▸ Records supplied:
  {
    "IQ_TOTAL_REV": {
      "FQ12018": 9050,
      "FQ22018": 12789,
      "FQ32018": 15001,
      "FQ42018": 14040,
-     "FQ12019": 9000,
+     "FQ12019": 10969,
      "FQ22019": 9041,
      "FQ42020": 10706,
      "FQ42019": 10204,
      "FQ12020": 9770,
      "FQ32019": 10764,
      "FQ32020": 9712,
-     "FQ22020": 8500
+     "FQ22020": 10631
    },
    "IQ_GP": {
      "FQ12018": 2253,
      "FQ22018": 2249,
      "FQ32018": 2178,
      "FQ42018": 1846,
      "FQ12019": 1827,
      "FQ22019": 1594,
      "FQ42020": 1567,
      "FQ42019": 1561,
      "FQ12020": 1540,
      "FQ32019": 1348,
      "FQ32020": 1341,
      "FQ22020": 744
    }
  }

---

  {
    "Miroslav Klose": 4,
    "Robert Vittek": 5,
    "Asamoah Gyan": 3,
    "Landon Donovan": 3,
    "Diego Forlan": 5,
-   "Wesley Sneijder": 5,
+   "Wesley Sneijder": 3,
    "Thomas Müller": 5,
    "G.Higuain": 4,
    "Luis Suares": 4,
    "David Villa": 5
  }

▸ Job item: Gather each line from the listing above that holds "Sneijder".

▸ Answer below:
-   "Wesley Sneijder": 5,
+   "Wesley Sneijder": 3,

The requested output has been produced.